◆ Work to complete: Which lines in the entries below contain the string "ocarina"? Pick out each of them and copy it in full.

(Data items)
↓↓↓
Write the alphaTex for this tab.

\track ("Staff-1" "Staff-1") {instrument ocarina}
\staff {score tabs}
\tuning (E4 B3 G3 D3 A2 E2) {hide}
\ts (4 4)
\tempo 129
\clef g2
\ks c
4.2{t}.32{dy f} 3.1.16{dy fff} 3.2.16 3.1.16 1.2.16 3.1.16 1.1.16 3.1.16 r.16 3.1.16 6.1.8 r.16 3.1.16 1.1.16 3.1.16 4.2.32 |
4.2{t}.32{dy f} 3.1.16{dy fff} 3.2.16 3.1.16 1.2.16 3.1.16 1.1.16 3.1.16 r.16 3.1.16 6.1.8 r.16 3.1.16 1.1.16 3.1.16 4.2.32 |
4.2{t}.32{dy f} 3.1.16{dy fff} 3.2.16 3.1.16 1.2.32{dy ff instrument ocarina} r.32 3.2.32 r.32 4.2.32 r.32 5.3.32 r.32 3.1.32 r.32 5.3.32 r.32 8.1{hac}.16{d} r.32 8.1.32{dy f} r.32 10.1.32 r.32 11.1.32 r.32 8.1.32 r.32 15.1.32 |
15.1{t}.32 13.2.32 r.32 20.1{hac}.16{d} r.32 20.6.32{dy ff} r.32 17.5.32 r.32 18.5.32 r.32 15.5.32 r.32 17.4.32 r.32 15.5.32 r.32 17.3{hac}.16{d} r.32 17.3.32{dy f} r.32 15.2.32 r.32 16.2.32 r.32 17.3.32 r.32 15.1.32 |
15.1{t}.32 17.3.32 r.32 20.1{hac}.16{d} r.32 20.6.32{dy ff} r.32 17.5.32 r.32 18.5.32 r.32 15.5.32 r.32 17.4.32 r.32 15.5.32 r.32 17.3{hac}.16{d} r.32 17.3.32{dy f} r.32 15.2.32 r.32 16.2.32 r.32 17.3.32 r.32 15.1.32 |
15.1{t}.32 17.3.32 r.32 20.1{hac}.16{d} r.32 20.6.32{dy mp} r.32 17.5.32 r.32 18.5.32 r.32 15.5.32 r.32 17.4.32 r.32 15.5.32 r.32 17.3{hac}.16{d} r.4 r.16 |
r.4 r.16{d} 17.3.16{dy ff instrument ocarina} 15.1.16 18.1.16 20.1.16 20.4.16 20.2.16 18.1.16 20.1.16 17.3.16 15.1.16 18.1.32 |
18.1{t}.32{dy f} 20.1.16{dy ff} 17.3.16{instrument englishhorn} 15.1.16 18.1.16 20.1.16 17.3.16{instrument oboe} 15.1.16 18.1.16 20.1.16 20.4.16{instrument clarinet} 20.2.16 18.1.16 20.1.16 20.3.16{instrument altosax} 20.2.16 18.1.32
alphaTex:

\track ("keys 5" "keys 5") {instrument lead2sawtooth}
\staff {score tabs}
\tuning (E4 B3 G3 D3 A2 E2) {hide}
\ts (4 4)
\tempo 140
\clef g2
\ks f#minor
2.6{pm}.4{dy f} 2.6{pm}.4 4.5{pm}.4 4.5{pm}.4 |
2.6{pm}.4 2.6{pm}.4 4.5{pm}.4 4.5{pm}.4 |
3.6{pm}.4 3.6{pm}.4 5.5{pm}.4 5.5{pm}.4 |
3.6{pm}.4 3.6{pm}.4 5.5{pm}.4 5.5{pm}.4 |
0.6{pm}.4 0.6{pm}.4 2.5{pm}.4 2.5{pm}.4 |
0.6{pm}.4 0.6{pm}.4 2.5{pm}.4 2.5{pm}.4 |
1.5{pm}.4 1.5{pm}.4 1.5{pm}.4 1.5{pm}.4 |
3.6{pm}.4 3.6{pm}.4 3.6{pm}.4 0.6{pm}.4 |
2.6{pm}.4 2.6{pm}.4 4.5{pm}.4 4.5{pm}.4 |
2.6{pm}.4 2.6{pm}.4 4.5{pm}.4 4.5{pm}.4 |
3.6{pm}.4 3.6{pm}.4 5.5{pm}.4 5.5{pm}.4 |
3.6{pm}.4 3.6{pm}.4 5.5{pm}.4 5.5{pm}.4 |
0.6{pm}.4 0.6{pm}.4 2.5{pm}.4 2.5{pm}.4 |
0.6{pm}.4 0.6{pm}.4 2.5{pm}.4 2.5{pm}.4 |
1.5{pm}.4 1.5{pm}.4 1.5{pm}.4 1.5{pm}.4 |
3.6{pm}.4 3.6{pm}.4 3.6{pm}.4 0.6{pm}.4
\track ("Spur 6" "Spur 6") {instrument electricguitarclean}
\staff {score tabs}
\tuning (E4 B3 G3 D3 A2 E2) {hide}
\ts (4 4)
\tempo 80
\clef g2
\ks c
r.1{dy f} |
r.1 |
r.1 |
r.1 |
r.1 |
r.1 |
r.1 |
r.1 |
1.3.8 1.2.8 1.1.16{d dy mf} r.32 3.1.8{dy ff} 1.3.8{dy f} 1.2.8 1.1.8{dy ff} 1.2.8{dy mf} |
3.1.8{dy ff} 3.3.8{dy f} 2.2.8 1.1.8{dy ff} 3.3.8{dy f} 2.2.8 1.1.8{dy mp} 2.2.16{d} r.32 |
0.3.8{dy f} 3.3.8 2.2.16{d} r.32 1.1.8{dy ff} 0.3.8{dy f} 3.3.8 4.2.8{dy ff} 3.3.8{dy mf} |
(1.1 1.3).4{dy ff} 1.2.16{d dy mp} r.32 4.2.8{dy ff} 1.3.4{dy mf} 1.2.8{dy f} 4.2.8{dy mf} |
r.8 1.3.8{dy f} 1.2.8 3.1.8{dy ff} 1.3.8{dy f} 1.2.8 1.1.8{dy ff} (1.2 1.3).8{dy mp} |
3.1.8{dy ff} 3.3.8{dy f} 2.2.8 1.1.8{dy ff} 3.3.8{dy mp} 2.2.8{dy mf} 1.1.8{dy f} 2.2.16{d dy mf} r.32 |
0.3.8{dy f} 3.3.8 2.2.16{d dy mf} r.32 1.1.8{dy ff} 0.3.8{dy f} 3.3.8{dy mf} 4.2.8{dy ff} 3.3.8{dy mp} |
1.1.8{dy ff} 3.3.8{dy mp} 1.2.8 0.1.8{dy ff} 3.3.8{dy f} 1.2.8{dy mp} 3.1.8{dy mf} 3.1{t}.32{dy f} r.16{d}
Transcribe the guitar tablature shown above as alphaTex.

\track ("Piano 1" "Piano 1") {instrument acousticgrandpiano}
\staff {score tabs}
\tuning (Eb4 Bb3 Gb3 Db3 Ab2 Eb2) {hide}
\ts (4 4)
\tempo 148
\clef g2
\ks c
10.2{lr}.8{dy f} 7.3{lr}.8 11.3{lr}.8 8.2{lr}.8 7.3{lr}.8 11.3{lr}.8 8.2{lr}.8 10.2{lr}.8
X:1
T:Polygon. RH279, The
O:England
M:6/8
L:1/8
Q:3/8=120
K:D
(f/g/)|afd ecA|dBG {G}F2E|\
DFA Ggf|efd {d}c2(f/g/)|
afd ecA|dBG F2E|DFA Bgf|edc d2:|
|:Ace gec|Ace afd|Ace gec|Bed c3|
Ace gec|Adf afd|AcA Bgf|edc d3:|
↑↑↑
◆ Task answer:
\track ("Staff-1" "Staff-1") {instrument ocarina}
4.2{t}.32{dy f} 3.1.16{dy fff} 3.2.16 3.1.16 1.2.32{dy ff instrument ocarina} r.32 3.2.32 r.32 4.2.32 r.32 5.3.32 r.32 3.1.32 r.32 5.3.32 r.32 8.1{hac}.16{d} r.32 8.1.32{dy f} r.32 10.1.32 r.32 11.1.32 r.32 8.1.32 r.32 15.1.32 |
r.4 r.16{d} 17.3.16{dy ff instrument ocarina} 15.1.16 18.1.16 20.1.16 20.4.16 20.2.16 18.1.16 20.1.16 17.3.16 15.1.16 18.1.32 |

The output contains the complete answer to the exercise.